Le cœur du dossier ne porte pas sur un changement d’algorithme général, mais sur une politique interne qui peut pénaliser des éditeurs lorsqu’ils hébergent des contenus publicitaires fournis par certains partenaires commerciaux. Google veut désormais assouplir cette règle afin que certains sites d’actualité puissent conserver ces contenus tiers sans risquer un déclassement dans son index.
Si cette proposition convainc à la fois les concurrents du marché et les régulateurs européens, Google pourrait éviter une décision lui imposant de modifier ses pratiques sous le DMA. L’entreprise se protégerait aussi d’éventuelles sanctions pouvant atteindre 10 % de son chiffre d’affaires annuel mondial.
Ce geste intervient alors que la Commission européenne surveille déjà de près la manière dont Google applique sa politique « à l’abus de la réputation d’un site ». En novembre, la Commission européenne estimait que cette règle semblait concerner directement une méthode courante et légitime utilisée par les éditeurs pour monétiser leurs sites et leurs contenus.
Google a déclaré dans un communiqué qu’il « continuait à collaborer de manière constructive » avec la Commission européenne. « Notre priorité est de veiller à ce que les résultats de recherche restent pertinents et utiles pour les utilisateurs, et de les protéger contre les pratiques trompeuses telles que le spam de type « SEO parasite » qui nuisent au Web »
Une pression européenne sur Google bien plus large
Cette enquête sur les résultats d’actualité, ouverte à la fin de l’an dernier, s’ajoute à un passif déjà lourd pour Google en Europe. Le groupe cumule déjà 9,5 milliards d’euros d’amendes dans quatre affaires distinctes, un niveau sans équivalent parmi les grandes entreprises technologiques visées par les autorités européennes.
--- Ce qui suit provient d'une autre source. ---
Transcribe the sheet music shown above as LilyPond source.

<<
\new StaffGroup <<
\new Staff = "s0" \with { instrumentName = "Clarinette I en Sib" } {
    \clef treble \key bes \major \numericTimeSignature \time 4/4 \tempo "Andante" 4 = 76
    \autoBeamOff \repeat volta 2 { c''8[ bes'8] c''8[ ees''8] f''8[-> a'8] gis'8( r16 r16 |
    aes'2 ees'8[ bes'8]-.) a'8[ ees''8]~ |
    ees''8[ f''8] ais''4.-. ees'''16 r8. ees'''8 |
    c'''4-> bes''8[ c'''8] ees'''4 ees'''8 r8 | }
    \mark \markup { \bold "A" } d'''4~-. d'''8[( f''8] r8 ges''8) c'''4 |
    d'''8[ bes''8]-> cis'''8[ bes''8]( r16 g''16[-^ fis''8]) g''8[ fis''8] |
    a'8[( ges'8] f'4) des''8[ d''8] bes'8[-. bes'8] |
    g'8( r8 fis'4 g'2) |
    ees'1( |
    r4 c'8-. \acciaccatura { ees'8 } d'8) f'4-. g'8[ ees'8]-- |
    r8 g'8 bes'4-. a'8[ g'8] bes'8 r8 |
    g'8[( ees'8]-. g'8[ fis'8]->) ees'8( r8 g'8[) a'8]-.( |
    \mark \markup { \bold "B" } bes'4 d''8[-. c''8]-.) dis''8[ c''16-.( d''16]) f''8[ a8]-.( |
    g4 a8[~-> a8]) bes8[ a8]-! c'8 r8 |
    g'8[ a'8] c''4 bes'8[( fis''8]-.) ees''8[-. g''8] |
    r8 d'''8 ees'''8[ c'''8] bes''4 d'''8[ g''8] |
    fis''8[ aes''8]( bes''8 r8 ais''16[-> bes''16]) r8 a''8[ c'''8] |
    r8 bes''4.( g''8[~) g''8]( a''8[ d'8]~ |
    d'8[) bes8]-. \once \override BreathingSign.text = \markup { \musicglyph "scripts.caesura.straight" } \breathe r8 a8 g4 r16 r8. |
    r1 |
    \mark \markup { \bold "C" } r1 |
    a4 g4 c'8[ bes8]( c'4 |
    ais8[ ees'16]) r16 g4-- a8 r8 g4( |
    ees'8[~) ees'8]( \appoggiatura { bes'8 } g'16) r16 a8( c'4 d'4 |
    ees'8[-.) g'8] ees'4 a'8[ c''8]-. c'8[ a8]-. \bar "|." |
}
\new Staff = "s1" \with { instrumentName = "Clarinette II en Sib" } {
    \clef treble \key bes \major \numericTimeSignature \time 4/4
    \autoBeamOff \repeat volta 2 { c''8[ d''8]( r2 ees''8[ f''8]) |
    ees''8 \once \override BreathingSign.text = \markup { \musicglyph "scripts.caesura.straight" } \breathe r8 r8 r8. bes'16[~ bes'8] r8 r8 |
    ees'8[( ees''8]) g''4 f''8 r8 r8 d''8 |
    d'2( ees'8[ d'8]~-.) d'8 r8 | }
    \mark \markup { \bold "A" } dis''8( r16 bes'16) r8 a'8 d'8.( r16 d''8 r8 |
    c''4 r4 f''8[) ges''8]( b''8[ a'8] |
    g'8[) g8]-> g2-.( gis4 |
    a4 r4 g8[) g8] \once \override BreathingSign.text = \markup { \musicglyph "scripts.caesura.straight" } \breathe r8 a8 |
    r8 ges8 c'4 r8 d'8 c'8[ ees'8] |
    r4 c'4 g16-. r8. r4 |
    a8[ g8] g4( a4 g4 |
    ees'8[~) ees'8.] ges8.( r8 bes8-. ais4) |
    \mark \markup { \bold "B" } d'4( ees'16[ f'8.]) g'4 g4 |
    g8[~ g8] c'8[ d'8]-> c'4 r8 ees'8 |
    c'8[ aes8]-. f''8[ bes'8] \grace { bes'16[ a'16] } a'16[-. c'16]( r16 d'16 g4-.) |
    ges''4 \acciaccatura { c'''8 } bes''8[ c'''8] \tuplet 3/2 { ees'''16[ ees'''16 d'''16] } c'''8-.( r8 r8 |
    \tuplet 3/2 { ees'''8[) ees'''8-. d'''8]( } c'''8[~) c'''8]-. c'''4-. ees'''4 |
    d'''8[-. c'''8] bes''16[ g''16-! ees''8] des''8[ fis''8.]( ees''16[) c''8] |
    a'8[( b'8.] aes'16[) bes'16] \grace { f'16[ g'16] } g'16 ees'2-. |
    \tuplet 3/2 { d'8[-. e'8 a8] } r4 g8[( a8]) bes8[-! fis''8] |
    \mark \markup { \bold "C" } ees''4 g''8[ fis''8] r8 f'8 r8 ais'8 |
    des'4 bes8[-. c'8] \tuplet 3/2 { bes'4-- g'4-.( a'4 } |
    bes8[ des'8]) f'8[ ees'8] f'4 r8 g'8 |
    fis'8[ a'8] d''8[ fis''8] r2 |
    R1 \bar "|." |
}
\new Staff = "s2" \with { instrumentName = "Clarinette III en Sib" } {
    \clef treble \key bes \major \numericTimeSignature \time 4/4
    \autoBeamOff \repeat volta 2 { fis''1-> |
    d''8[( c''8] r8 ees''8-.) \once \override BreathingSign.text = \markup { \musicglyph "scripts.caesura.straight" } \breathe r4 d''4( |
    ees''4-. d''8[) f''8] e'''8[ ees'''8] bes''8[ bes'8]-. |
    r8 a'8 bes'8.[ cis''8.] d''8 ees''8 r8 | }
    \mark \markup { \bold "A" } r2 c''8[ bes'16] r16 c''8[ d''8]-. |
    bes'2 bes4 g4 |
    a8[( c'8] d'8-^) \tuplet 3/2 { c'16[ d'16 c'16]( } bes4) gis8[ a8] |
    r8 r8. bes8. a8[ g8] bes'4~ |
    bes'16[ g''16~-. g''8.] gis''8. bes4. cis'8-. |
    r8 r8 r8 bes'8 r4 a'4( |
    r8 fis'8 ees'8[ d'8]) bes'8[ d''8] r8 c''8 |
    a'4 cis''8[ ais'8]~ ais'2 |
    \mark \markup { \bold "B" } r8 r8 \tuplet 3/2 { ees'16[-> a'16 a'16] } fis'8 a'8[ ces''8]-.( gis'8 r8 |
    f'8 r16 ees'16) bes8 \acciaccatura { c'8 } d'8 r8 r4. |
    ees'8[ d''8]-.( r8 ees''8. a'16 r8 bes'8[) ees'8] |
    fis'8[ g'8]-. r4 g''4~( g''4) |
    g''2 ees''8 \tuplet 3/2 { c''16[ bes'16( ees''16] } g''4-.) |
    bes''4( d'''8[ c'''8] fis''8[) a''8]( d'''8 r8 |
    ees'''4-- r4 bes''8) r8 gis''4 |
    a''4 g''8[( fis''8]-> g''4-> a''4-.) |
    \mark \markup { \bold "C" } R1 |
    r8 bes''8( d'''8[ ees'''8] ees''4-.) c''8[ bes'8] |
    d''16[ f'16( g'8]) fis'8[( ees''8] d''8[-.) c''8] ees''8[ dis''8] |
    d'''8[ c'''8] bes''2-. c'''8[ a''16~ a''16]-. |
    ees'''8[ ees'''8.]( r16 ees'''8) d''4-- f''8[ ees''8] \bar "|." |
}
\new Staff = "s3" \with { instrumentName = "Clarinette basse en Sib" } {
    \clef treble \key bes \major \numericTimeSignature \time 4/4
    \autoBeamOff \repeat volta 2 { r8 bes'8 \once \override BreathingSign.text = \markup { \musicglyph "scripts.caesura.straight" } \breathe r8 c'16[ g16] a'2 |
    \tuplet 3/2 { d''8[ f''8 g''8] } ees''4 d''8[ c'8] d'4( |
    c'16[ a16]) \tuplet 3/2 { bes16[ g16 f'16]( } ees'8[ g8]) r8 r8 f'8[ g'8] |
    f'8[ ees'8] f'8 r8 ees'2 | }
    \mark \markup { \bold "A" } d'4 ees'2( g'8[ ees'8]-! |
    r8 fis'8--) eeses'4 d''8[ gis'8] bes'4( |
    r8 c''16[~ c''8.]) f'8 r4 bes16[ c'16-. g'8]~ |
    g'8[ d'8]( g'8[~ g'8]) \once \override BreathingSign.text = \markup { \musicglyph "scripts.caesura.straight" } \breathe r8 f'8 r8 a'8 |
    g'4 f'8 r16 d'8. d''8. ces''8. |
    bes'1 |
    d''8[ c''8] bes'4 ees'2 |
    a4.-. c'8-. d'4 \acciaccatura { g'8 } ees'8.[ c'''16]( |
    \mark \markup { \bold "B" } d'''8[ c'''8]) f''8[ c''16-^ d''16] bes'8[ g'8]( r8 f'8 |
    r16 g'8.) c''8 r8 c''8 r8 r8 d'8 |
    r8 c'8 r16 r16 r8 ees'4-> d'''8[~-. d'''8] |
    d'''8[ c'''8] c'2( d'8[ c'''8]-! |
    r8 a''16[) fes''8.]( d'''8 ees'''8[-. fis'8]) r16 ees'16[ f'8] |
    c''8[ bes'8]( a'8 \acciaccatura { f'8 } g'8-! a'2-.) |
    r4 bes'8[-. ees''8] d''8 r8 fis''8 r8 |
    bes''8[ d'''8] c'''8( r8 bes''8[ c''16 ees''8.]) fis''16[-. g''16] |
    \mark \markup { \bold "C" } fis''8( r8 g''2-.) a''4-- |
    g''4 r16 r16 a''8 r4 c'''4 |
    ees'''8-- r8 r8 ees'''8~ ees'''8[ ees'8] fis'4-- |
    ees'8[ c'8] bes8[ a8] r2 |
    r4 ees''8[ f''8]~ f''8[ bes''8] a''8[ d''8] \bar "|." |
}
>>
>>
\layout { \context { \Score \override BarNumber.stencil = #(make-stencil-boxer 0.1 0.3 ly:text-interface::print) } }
Surtout, le contentieux ne s’arrête pas là. Google reste exposé à d’autres enquêtes menées dans le cadre du DMA, notamment sur un possible traitement préférentiel accordé à ses propres services dans la recherche et sur les restrictions imposées aux développeurs Android pour orienter les utilisateurs vers des offres extérieures au Play Store.
Ces autres dossiers avancent toutefois dans un climat plus politique. Au sein de la Commission européenne, leur traitement a été ralenti par la crainte d’alimenter davantage les tensions avec le président américain Donald Trump qui avait déjà menacé l’Union européenne de droits de douane après une sanction de près de 3 milliards d’euros infligée à Google.
Pour Google, l’objectif n’est pas seulement de corriger une politique contestée, mais aussi d’éviter qu’un nouveau dossier ne vienne alourdir encore son passif réglementaire en Europe.